Brian Unthank Wodonga agent Jim Hiscock said he expected there to be less than normal numbers for their January weaner sales with producers already jumping the gun due to the good season and prices.

"I have sold steers which would normally have been held for the January sales, but they were heavy enough and with good current prices vendors decided to sell," Mr Hiscock said, while adding that he still expected to have good drafts of well-bred weaners for sale in January "with very good weights".

Corcoran Parker Wodonga agent Justin Keane agreed, saying their normal new year weaner sales were on track, but he did expect the offering to be up to 50 kilograms heavier.

Julie and Stephen Felton, Roseneath, Bendemeer sold 24 Angus heifers for $1800 a head and 20 at $1780. They would usually hold on to them as breeders, but opted to capitalise on the strong market. Photo: Lucy Kinbacher

Julie and Stephen Felton, Roseneath, Bendemeer sold 24 Angus heifers for $1800 a head and 20 at $1780. They would usually hold on to them as breeders, but opted to capitalise on the strong market. Photo: Lucy Kinbacher

Alternatively, in some parts of NSW and Queensland it has been a lack of rain which has led producers to offload their weaners.
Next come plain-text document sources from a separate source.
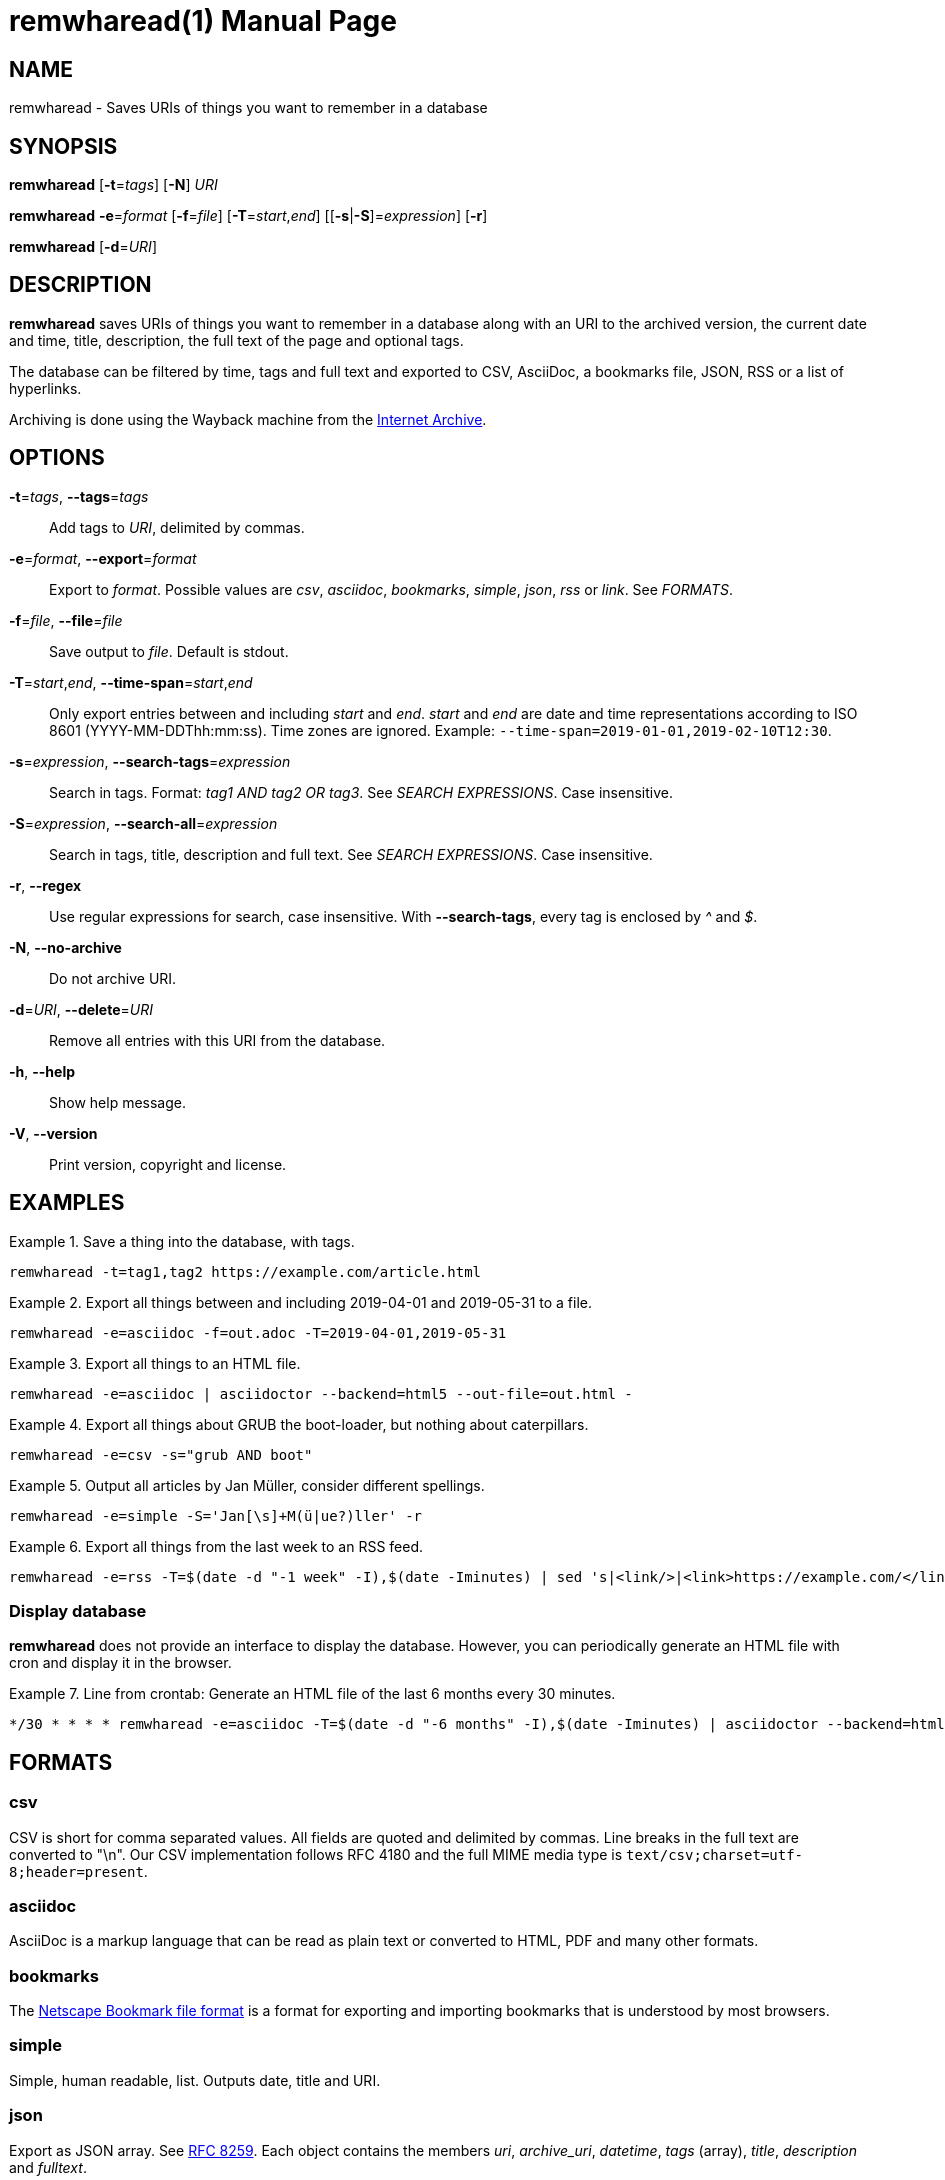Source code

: = remwharead(1)
:doctype:       manpage
:Author:        tastytea
:Email:         tastytea@tastytea.de
:Date:          2019-11-28
:Revision:      0.0.0
:man source:    remwharead
:man manual:    General Commands Manual

== NAME

remwharead - Saves URIs of things you want to remember in a database

== SYNOPSIS

*remwharead* [*-t*=_tags_] [*-N*] _URI_

*remwharead* *-e*=_format_ [*-f*=_file_] [*-T*=_start_,_end_] [[*-s*|*-S*]=_expression_] [*-r*]

*remwharead* [*-d*=_URI_]

== DESCRIPTION

*remwharead* saves URIs of things you want to remember in a database along with
 an URI to the archived version, the current date and time, title, description,
 the full text of the page and optional tags.

The database can be filtered by time, tags and full text and exported to CSV,
AsciiDoc, a bookmarks file, JSON, RSS or a list of hyperlinks.

Archiving is done using the Wayback machine from the
https://archive.org/[Internet Archive].

== OPTIONS

*-t*=_tags_, *--tags*=_tags_::
Add tags to _URI_, delimited by commas.

*-e*=_format_, *--export*=_format_::
Export to _format_. Possible values are _csv_, _asciidoc_, _bookmarks_,
_simple_, _json_, _rss_ or _link_. See _FORMATS_.

*-f*=_file_, *--file*=_file_::
Save output to _file_. Default is stdout.

*-T*=_start_,_end_, *--time-span*=_start_,_end_::
Only export entries between and including _start_ and _end_. _start_ and _end_
are date and time representations according to ISO 8601
(YYYY-MM-DDThh:mm:ss). Time zones are ignored.
Example: `--time-span=2019-01-01,2019-02-10T12:30`.

*-s*=_expression_, *--search-tags*=_expression_::
Search in tags. Format: _tag1 AND tag2 OR tag3_. See _SEARCH EXPRESSIONS_. Case
insensitive.

*-S*=_expression_, *--search-all*=_expression_::
Search in tags, title, description and full text. See _SEARCH EXPRESSIONS_. Case
insensitive.

*-r*, *--regex*::
Use regular expressions for search, case insensitive. With *--search-tags*,
every tag is enclosed by _^_ and _$_.

*-N*, *--no-archive*::
Do not archive URI.

*-d*=_URI_, *--delete*=_URI_::
Remove all entries with this URI from the database.

*-h*, *--help*::
Show help message.

*-V*, *--version*::
Print version, copyright and license.

== EXAMPLES

.Save a thing into the database, with tags.
====
[source,shell]
----
remwharead -t=tag1,tag2 https://example.com/article.html
----
====

.Export all things between and including 2019-04-01 and 2019-05-31 to a file.
====
[source,shell]
----
remwharead -e=asciidoc -f=out.adoc -T=2019-04-01,2019-05-31
----
====

.Export all things to an HTML file.
====
[source,shell]
----
remwharead -e=asciidoc | asciidoctor --backend=html5 --out-file=out.html -
----
====

.Export all things about GRUB the boot-loader, but nothing about caterpillars.
====
[source,shell]
----
remwharead -e=csv -s="grub AND boot"
----
====

.Output all articles by Jan Müller, consider different spellings.
====
[source,shell]
----
remwharead -e=simple -S='Jan[\s]+M(ü|ue?)ller' -r
----
====

.Export all things from the last week to an RSS feed.
====
[source,shell]
----
remwharead -e=rss -T=$(date -d "-1 week" -I),$(date -Iminutes) | sed 's|<link/>|<link>https://example.com/</link>|' > /var/www/feed.rss
----
====

=== Display database

*remwharead* does not provide an interface to display the database. However, you
can periodically generate an HTML file with cron and display it in the browser.

.Line from crontab: Generate an HTML file of the last 6 months every 30 minutes.
====
[source,crontab]
----
*/30 * * * * remwharead -e=asciidoc -T=$(date -d "-6 months" -I),$(date -Iminutes) | asciidoctor --backend=html5 --out-file=${HOME}/remwharead.html -
----
====

== FORMATS

=== csv

CSV is short for comma separated values. All fields are quoted and delimited by
commas. Line breaks in the full text are converted to "\n". Our CSV
implementation follows RFC 4180 and the full MIME media type is
`text/csv;charset=utf-8;header=present`.

=== asciidoc

AsciiDoc is a markup language that can be read as plain text or converted to
HTML, PDF and many other formats.

=== bookmarks

The https://msdn.microsoft.com/en-us/library/aa753582(VS.85).aspx[Netscape
Bookmark file format] is a format for exporting and importing bookmarks that is
understood by most browsers.

=== simple

Simple, human readable, list. Outputs date, title and URI.

=== json

Export as JSON array. See https://tools.ietf.org/html/rfc8259[RFC 8259]. Each
object contains the members _uri_, _archive_uri_, _datetime_, _tags_ (array),
_title_, _description_ and _fulltext_.

=== rss

Export as http://www.rssboard.org/rss-specification[RSS] feed. Because the URL
of the feed is unknown to *remwharead*, the generated feed is slightly out of
specification (the element _link_ in _channel_ is empty).

=== link

Export as a plain list of links, separated by newlines.

== SEARCH EXPRESSIONS

A search expression is either a single term, or several terms separated by _AND_
or _OR_. _AND_ takes precedence. The expression _Mountain AND Big OR Vegetable_
finds all things that have either Mountain and Big, or Vegetable in them. You
can use _||_ instead of _OR_ and _&&_ instead of _AND_. Note that
*--search-tags* only matches whole tags, Pill does not match Pillow.

== PROTOCOL SUPPORT

Currently only HTTP and HTTPS are supported.

== PROXY SUPPORT

*remwharead* supports HTTP proxies set via the environment variable
_http_proxy_. Accepted formats are: _\http://[user[:password]@]host[:port]/_ or
_[user[:password]@]host[:port]_. No SOCKS proxy support yet, sorry.

Example: http_proxy="http://localhost:3128/"

== FILES

* *Database*: `${XDG_DATA_HOME}/remwharead/database.sqlite`

`${XDG_DATA_HOME}` is usually `~/.local/share`.

== ERROR CODES

[options="header",cols=">,<"]
|====================================================
| Code | Explanation
|    1 | Missing options / Argument not understood.
|    2 | File / database could not be opened.
|    3 | Could not fetch URI.
|====================================================

== SEE ALSO

*crontab*(1), *crontab*(5)

== REPORTING BUGS

Bugtracker: https://schlomp.space/tastytea/remwharead/issues

E-mail: tastytea@tastytea.de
Emma Fessey of AuctionsPlus Market Insights said the market for young cattle has exploded in recent months, with weaner steer and heifer listings in 2020 increasing by 33 per cent compared to 2019.
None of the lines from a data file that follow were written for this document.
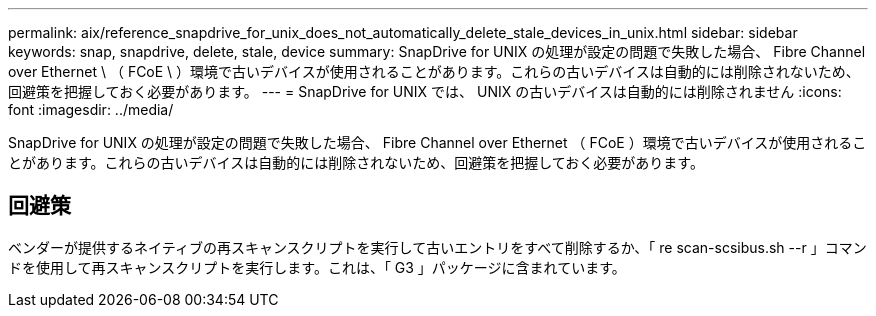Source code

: ---
permalink: aix/reference_snapdrive_for_unix_does_not_automatically_delete_stale_devices_in_unix.html 
sidebar: sidebar 
keywords: snap, snapdrive, delete, stale, device 
summary: SnapDrive for UNIX の処理が設定の問題で失敗した場合、 Fibre Channel over Ethernet \ （ FCoE \ ）環境で古いデバイスが使用されることがあります。これらの古いデバイスは自動的には削除されないため、回避策を把握しておく必要があります。 
---
= SnapDrive for UNIX では、 UNIX の古いデバイスは自動的には削除されません
:icons: font
:imagesdir: ../media/


[role="lead"]
SnapDrive for UNIX の処理が設定の問題で失敗した場合、 Fibre Channel over Ethernet （ FCoE ）環境で古いデバイスが使用されることがあります。これらの古いデバイスは自動的には削除されないため、回避策を把握しておく必要があります。



== 回避策

ベンダーが提供するネイティブの再スキャンスクリプトを実行して古いエントリをすべて削除するか、「 re scan-scsibus.sh --r 」コマンドを使用して再スキャンスクリプトを実行します。これは、「 G3 」パッケージに含まれています。
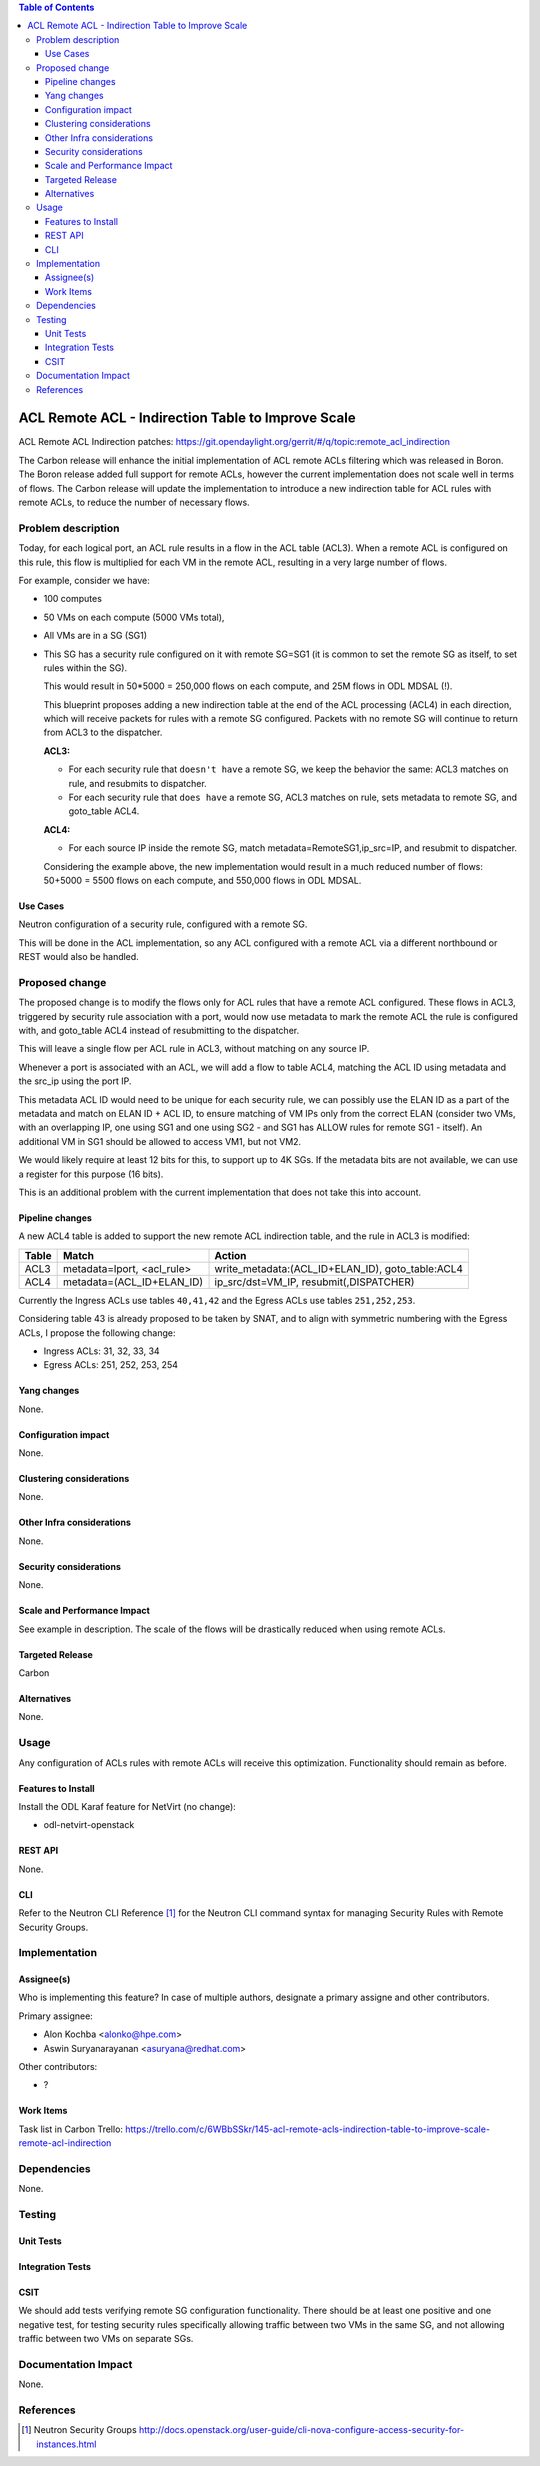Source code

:.. contents:: Table of Contents
      :depth: 3

=======================================================
ACL Remote ACL - Indirection Table to Improve Scale
=======================================================
ACL Remote ACL Indirection patches: https://git.opendaylight.org/gerrit/#/q/topic:remote_acl_indirection

The Carbon release will enhance the initial implementation of ACL
remote ACLs filtering which was released in Boron.
The Boron release added full support for remote ACLs, however the current
implementation does not scale well in terms of flows.
The Carbon release will update the implementation to introduce a new
indirection table for ACL rules with remote ACLs, to reduce the number
of necessary flows.

Problem description
===================

Today, for each logical port, an ACL rule results in a flow in the
ACL table (ACL3).
When a remote ACL is configured on this rule, this flow is multiplied for
each VM in the remote ACL, resulting in a very large number of flows.

For example, consider we have:

- 100 computes
- 50 VMs on each compute (5000 VMs total),
- All VMs are in a SG (SG1)
- This SG has a security rule configured on it with remote SG=SG1
  (it is common to set the remote SG as itself, to set rules within the SG).

  This would result in 50*5000 = 250,000 flows on each compute, and 25M flows in ODL MDSAL (!).

  This blueprint proposes adding a new indirection table at the end of the ACL processing (ACL4)
  in each direction, which will receive packets for rules with a remote SG configured.
  Packets with no remote SG will continue to return from ACL3 to the dispatcher.

  **ACL3:**

  - For each security rule that ``doesn't have`` a remote SG, we keep the behavior the same: ACL3 matches on rule, and resubmits to dispatcher.
  - For each security rule that ``does have`` a remote SG, ACL3 matches on rule, sets metadata to remote SG, and goto_table ACL4.

  **ACL4:**

  - For each source IP inside the remote SG, match metadata=RemoteSG1,ip_src=IP, and resubmit to dispatcher.

  Considering the example above, the new implementation would result in a much reduced number of flows:
  50+5000 = 5500 flows on each compute, and 550,000 flows in ODL MDSAL.

Use Cases
---------

Neutron configuration of a security rule, configured with a remote SG.

This will be done in the ACL implementation, so any ACL configured with a remote ACL
via a different northbound or REST would also be handled.

Proposed change
===============

The proposed change is to modify the flows only for ACL rules that have a remote ACL configured.
These flows in ACL3, triggered by security rule association with a port, would now use metadata
to mark the remote ACL the rule is configured with, and goto_table ACL4 instead of resubmitting
to the dispatcher.

This will leave a single flow per ACL rule in ACL3, without matching on any source IP.

Whenever a port is associated with an ACL, we will add a flow to table ACL4,
matching the ACL ID using metadata and the src_ip using the port IP.

This metadata ACL ID would need to be unique for each security rule, we can possibly use
the ELAN ID as a part of the metadata and match on ELAN ID + ACL ID, to ensure matching
of VM IPs only from the correct ELAN (consider two VMs, with an overlapping IP, one using SG1
and one using SG2 - and SG1 has ALLOW rules for remote SG1 - itself).
An additional VM in SG1 should be allowed to access VM1, but not VM2.

We would likely require at least 12 bits for this, to support up to 4K SGs.
If the metadata bits are not available, we can use a register for this purpose (16 bits).

This is an additional problem with the current implementation that does not take this into
account.

Pipeline changes
----------------
A new ACL4 table is added to support the new remote ACL indirection table, and the rule in ACL3 is modified:

=============   =====================================  ================================================
Table           Match                                  Action
=============   =====================================  ================================================
ACL3            metadata=lport, <acl_rule>             write_metadata:(ACL_ID+ELAN_ID), goto_table:ACL4
ACL4            metadata=(ACL_ID+ELAN_ID)              ip_src/dst=VM_IP, resubmit(,DISPATCHER)
=============   =====================================  ================================================

Currently the Ingress ACLs use tables ``40,41,42`` and the Egress ACLs use tables ``251,252,253``.

Considering table 43 is already proposed to be taken by SNAT, and to align with symmetric
numbering with the Egress ACLs, I propose the following change:

- Ingress ACLs: 31,  32,  33,  34
- Egress  ACLs: 251, 252, 253, 254

Yang changes
------------
None.

Configuration impact
---------------------
None.

Clustering considerations
-------------------------
None.

Other Infra considerations
--------------------------
None.

Security considerations
-----------------------
None.

Scale and Performance Impact
----------------------------
See example in description.
The scale of the flows will be drastically reduced when using remote ACLs.

Targeted Release
-----------------
Carbon

Alternatives
------------
None.

Usage
=====
Any configuration of ACLs rules with remote ACLs will receive this
optimization. Functionality should remain as before.

Features to Install
-------------------
Install the ODL Karaf feature for NetVirt (no change):

- odl-netvirt-openstack

REST API
--------
None.

CLI
---
Refer to the Neutron CLI Reference [#]_ for the Neutron CLI command syntax
for managing Security Rules with Remote Security Groups.

Implementation
==============

Assignee(s)
-----------
Who is implementing this feature? In case of multiple authors, designate a
primary assigne and other contributors.

Primary assignee:

-  Alon Kochba <alonko@hpe.com>
-  Aswin Suryanarayanan <asuryana@redhat.com>

Other contributors:

-  ?


Work Items
----------
Task list in Carbon Trello: https://trello.com/c/6WBbSSkr/145-acl-remote-acls-indirection-table-to-improve-scale-remote-acl-indirection

Dependencies
============
None.

Testing
=======

Unit Tests
----------

Integration Tests
-----------------

CSIT
----
We should add tests verifying remote SG configuration functionality.
There should be at least one positive and one negative test, for
testing security rules specifically allowing traffic between
two VMs in the same SG, and not allowing traffic between two VMs
on separate SGs.

Documentation Impact
====================
None.

References
==========

.. [#] Neutron Security Groups http://docs.openstack.org/user-guide/cli-nova-configure-access-security-for-instances.html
"With patchy and drying conditions across much of northern Queensland, many producers who rarely sell young cattle are attracted to the historically high prices and are selling heifers and steers earlier than normal," she said.

Also read: Impacts of the big sell-off felt by the market

Last week young cattle made up a substantial portion of the overall offering on AuctionsPlus, with nearly 18,000 head presented. Queensland dominated listings, offering 34pc of the total catalogue.

But, Queensland cattle are not only headed online.

Tamworth Regional Livestock Exchange attracted large lines of weaners from across the border at its 3400 head store sale on Monday, including 500 Charbray and Charolais infused grey Brahman steers from Dirranbandi which sold from $700 to $1180.

Darryl and Simon Smith of Quirindi purchased 40 head of the Dirranbandi steers.

Simon Rafferty, Nutrien Tamworth said there were no set rules anymore as to when people were turning off cattle.

"I think all the rules have been broken with the drought and the good season and the high prices. It's just week by week at the moment," he said.

Ian Morgan, Ian Morgan Livestock, Quirindi spoke to the Tamworth Livestock Selling Agents via the association's Facebook page and said a lot of their vendors that purchased back in May, June, July were selling now and were making some respectable margins.

Others, like Julie and Stephen Felton, Roseneath, Bendemeer, have decided to capitalise on the strong market by selling their heifers as weaners instead of holding on to them as breeders.

Also read:Buying in still trumps slow rebuild, even at hot heifer prices

The Feltons sold 24 Angus heifers for $1800 and 20 for $1780 at Tamworth this week.

"You could have knocked me over with a feather, it's fantastic money," Mr Felton said.

"But you take the average over the last couple ... we needed this great sale to give us some more confidence."

Remnants of the drought are returning in the state's north-east corner, as rain fronts continue to pass to the south.

At Old Bonalbo, west of Casino, cattle breeder Darryl Amos has been pushed to sell steers prematurely due to a shortage of water.

Saleyard prices took the sting out of the early sale for Mr Amos who sold his steers into the Casino store sale for 393 cents a kilogram.